• Ivan Bristow

Using Local Anaesthetic? Take your time...

In modern podiatric practice, the use of local anaesthetic is routine. For the patient, it can potentially be a painful experience. To make the procedure more comfortable, over the years there have been many suggested technique modifications to reduce the patient’s discomfort. For example, buffering the pH of the solution, warming the local anaesthetic prior to injection, injecting slowly or adjusting the angle of the needle entry [1-3]. I have even reviewed a technique involving a glove and an old electric toothbrush to dull sensation prior to injection (Click Here).



A recent study from dermatologists in the US [4] has attempted to build on previous work that has shown how warming anaesthetic reduces pain as does injecting slowly but what would be the best combination? Researchers from New York, Chicago, and California designed a randomised control trial examining both the speed of injection and local anaesthetic temperature. Adult patients received two injections of lidocaine 1% to the upper arm with two types of injection either:


1. Rapid and cool (21 degrees centigrade).

2. Rapid and warm (40 degrees centigrade).

3. Slow and cool.

4. Or, a slow and warm injection.


All of these injections used a standardised protocol of 90-degree angle of approach, tissue depth and standard duration of injection. The participant's pain levels were recorded using a visual analogue scale immediately after injecting. A raft of statistics were then used to examine and identify factors independently associated with pain during injection.


In total, 70 patients received 280 injections. Perhaps unsurprisingly both cool anaesthetic temperature and rapid injection technique were associated with more painful injections. Female sex was associated with less pain but no difference in pain levels related to age or race were noted. Of the most painful combination - rapid and cool, the researchers found the rapidity of the injection to be more painful than the lower temperature of the anaesthetic.


As previously suspected, this work reinforces the idea that both adjustments to increase the local anaesthetic temperature and slow the local anaesthetic delivery during the can improve the patient's overall experience and reduce the pain associated with injections both individually, and in combination.

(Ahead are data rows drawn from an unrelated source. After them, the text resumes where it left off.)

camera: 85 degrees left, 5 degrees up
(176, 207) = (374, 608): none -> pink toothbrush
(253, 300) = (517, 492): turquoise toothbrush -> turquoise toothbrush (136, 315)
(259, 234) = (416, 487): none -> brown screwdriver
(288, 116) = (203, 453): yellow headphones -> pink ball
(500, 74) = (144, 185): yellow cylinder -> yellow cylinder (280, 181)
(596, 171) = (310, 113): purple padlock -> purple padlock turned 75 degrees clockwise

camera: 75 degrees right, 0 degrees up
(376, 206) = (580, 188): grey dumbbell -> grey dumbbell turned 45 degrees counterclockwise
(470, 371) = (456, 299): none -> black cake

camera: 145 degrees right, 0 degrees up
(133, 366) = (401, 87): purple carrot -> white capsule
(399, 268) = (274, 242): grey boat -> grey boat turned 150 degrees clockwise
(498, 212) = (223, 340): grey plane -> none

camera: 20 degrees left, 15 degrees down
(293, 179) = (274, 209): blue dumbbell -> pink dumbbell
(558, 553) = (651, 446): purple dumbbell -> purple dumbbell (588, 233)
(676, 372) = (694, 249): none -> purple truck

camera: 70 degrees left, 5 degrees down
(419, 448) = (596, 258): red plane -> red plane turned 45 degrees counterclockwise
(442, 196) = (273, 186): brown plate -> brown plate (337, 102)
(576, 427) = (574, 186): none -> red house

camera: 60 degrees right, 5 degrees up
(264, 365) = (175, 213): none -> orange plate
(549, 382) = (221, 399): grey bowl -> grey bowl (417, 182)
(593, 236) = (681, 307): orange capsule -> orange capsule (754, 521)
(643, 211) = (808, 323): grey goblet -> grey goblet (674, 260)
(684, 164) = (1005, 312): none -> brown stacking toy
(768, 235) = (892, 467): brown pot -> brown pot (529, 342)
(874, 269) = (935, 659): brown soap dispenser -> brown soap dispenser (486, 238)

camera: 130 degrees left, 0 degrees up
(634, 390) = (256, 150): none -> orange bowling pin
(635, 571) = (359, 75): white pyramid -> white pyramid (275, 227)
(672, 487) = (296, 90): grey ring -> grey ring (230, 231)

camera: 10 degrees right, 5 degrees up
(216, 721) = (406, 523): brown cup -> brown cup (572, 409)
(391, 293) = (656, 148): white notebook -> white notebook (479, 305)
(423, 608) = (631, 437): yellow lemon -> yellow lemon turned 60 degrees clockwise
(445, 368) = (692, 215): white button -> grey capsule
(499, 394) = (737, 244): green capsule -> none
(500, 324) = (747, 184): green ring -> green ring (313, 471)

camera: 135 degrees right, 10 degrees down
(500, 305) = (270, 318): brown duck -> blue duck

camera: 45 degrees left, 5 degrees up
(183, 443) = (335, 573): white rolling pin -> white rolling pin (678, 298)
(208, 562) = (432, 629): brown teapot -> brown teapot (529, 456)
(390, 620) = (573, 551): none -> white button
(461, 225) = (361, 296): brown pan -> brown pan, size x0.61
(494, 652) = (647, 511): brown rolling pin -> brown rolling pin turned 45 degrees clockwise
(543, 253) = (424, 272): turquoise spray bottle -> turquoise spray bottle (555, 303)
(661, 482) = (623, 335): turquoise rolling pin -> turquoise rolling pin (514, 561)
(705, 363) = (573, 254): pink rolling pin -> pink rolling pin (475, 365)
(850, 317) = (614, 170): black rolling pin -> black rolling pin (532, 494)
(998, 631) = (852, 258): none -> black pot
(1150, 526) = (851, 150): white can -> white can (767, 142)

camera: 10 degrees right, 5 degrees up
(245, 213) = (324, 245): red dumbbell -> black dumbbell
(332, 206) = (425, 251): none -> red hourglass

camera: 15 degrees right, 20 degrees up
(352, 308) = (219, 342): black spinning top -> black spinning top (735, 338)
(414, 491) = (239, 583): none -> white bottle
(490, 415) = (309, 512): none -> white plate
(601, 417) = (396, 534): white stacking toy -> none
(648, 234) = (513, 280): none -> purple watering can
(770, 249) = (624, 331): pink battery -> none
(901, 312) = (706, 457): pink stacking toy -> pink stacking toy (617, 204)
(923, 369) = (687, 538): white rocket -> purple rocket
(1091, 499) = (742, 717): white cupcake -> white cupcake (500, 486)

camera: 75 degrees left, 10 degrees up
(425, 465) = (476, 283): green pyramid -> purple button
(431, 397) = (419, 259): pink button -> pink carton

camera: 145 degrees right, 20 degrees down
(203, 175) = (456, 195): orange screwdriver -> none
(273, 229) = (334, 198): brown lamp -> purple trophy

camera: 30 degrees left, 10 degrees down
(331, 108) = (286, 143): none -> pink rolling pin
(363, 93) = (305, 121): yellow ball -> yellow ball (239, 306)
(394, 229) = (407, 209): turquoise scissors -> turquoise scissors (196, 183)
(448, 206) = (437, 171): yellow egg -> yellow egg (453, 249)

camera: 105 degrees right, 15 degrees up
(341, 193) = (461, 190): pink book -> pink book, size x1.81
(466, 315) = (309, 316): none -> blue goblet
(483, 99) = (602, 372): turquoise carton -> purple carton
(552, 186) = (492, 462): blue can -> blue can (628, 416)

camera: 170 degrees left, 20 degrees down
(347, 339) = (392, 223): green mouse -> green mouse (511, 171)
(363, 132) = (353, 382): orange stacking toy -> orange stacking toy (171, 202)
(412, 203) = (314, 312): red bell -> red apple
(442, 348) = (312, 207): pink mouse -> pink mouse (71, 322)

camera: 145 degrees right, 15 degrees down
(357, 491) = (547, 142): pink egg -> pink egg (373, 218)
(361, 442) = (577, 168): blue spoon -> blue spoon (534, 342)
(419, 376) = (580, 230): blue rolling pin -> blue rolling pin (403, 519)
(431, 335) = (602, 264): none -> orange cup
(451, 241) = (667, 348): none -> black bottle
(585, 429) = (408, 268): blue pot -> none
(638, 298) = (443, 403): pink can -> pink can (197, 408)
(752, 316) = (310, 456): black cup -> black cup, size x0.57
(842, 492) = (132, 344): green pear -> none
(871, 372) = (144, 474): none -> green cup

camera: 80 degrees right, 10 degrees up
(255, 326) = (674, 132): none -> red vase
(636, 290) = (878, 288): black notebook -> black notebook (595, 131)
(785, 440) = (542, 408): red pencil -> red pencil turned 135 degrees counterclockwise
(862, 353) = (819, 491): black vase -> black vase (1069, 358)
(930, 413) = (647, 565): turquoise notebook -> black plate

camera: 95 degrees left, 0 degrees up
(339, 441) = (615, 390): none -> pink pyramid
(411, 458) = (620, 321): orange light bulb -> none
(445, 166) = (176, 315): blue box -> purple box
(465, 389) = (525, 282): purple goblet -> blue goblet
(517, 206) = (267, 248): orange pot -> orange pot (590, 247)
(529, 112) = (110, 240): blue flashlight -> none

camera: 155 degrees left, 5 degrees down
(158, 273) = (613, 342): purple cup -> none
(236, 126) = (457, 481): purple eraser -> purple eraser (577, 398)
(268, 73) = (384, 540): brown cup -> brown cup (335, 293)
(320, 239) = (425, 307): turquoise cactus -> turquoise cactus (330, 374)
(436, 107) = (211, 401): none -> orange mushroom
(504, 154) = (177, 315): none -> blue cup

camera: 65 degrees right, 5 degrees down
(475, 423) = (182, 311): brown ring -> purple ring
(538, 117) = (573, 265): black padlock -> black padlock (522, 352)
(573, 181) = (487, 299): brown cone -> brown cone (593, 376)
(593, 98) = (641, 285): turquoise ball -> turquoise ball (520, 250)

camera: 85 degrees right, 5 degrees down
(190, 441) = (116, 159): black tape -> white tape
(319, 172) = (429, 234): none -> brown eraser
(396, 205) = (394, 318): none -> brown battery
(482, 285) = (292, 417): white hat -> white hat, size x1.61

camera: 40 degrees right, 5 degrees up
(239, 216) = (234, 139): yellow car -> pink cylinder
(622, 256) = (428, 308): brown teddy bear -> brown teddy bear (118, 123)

Reassuringly, these adjustments should not add an additional burden onto busy clinicians.




References


1. Colaric KB, Overton DT, Moore K: Pain reduction in lidocaine administration through buffering and warming. The American Journal of Emergency Medicine 1998, 16(4):353-356.

2. Scarfone RJ, Jasani M, Gracely EJ: Pain of Local Anesthetics: Rate of Administration and Buffering. Ann Emerg Med 1998, 31(1):36-40.

3. Strazar AR, Leynes PG, Lalonde DH: Minimizing the pain of local anesthesia injection. Plast Reconstr Surg 2013, 132(3):675-684.

4. Maisel-Campbell A, Weil A, Lazaroff JM, Council ML, Eisen DB, Lawrence N, Minkis K, Chen BR, Kang BY, Ibrahim SA et al: The Effect of Rate and Temperature on Patient-Reported Pain During Local Anesthesia Injection: A Single-Blinded, Randomized, Controlled Trial. J Am Acad Dermatol 2021.